My general sense is that of respect for the Queen as a symbol. She did it right and wasn't a useless numpty like ... oh... all of the rest of them. Primarily nothing but B list celebrities. William and Kate seem fine enough, Harry and Meghan are .. irrelevant except to the nonces who have no actual lives, and let's not discuss Andrew...
Hopefully Charles will use the "soft power" he supposedly has to corral the professional sociopaths destroying this country (e.g. wind and solar power, given his supposed environmental leanings) but I don't know.... it very well may be all downhill from now. England (and by extension all of the UK) is destined to become a failed state.
Which is why I am looking hard at moving to Scotland (soon to be independent!) or even the EU to get the F out of here ASAP. It really is a transitional point.
Bookmakers price a referendum before 2025 at about 10% probability. I think that's too big a number - I'd say 10% chance by 2030.
Let's suppose it happens in 2025, though. At that point, the UK and EU will still be at loggerheads over the border with NI meaning the SNP's central premise - that Scotland should be able to rejoin the EU - will look more and more like a dangerous and economically calamitous poison pill. Even pro-independence financial analysts will warn of a deep recession with house prices falling off a cliff. That'll make independence about as popular as mouldy bread.
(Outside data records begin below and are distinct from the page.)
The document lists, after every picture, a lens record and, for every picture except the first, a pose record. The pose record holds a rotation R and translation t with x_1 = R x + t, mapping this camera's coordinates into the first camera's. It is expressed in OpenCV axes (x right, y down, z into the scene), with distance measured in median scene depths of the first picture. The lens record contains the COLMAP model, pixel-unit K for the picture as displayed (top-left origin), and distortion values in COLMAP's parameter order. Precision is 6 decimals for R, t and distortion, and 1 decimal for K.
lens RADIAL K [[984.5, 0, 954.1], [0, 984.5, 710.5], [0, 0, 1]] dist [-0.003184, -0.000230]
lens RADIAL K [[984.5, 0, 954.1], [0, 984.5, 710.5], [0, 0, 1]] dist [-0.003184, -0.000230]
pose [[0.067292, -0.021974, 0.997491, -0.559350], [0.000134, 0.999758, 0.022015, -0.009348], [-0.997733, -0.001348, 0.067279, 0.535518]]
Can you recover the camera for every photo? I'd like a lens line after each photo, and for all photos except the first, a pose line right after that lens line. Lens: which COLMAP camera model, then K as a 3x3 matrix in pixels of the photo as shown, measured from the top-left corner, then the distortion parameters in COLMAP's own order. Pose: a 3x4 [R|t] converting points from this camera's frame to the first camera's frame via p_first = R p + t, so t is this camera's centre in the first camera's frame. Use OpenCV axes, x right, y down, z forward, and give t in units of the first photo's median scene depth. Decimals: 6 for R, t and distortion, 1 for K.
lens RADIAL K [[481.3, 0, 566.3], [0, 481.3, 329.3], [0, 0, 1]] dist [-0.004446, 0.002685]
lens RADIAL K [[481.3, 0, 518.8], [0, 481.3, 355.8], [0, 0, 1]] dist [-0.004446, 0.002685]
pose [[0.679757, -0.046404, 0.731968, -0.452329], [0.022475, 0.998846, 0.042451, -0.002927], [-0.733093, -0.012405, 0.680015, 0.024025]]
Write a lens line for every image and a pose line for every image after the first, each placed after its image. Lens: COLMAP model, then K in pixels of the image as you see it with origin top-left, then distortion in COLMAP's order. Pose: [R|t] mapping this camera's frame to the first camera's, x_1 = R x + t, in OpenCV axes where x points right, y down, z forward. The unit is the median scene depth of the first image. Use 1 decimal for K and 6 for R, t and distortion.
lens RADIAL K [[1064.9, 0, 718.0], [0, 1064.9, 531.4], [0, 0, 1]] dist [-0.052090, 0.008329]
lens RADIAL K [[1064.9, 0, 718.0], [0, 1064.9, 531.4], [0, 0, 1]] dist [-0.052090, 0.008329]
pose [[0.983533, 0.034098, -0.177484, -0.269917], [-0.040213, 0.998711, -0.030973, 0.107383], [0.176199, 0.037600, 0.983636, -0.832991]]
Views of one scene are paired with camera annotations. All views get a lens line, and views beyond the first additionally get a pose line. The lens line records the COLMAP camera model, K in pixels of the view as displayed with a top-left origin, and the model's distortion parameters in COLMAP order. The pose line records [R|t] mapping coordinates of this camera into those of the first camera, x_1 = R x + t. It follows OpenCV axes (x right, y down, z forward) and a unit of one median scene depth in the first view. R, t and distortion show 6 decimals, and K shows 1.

In addition, the EU will be quite feckless and tone deaf to what that SNP promise of independence is centred on, and during any campaign will confirm confidently that yes, Scotland could rejoin the EU, all it'll take is adoption of the Euro (non-negotiable), and a complete adoption of all protocols and laws that the UK - including Scotland - will have mostly dismantled by that point (for better or worse). The timeline will be a decade or more, and the estimated costs will be in the billions, but the EU think it's still value. Meanwhile Scottish voters will wonder if a generation of being out of the UK _and_ the EU is worth the candle.
The idea that against that backdrop the SNP think their argument for independence is stronger, not weaker, is strange.
I think you'll also see a slight shift in polls in coming days and weeks because of the death of the Queen. Operation Unicorn is designed in a small way to allow Scottish unionists to show what the United Kingdom is all about. Sentimentality has been proven time, and time again, to be incredibly powerful in changing people's minds quite irrationally.
Coupled with Charles' political will - as you note, towards radical environmentalism and architectural protectionism that aligns neatly with a decent proportion of the Scottish populace - you might find Sturgeon and the SNP looks more and more marginal as time goes by.
The Queen oversaw a decline in Empire and a rise in the British believing in - and committing to - a people's right to self-determination. And so it will be in Scotland, just as it has been for so many countries that have gained independence from British rule in the last 75 years. But the backdrop right now is firmly that the SNP is about to slide, independence will become less popular to many, and Scotland will either be part of the renaissance we are all hoping for, or is coming down with the rest of us.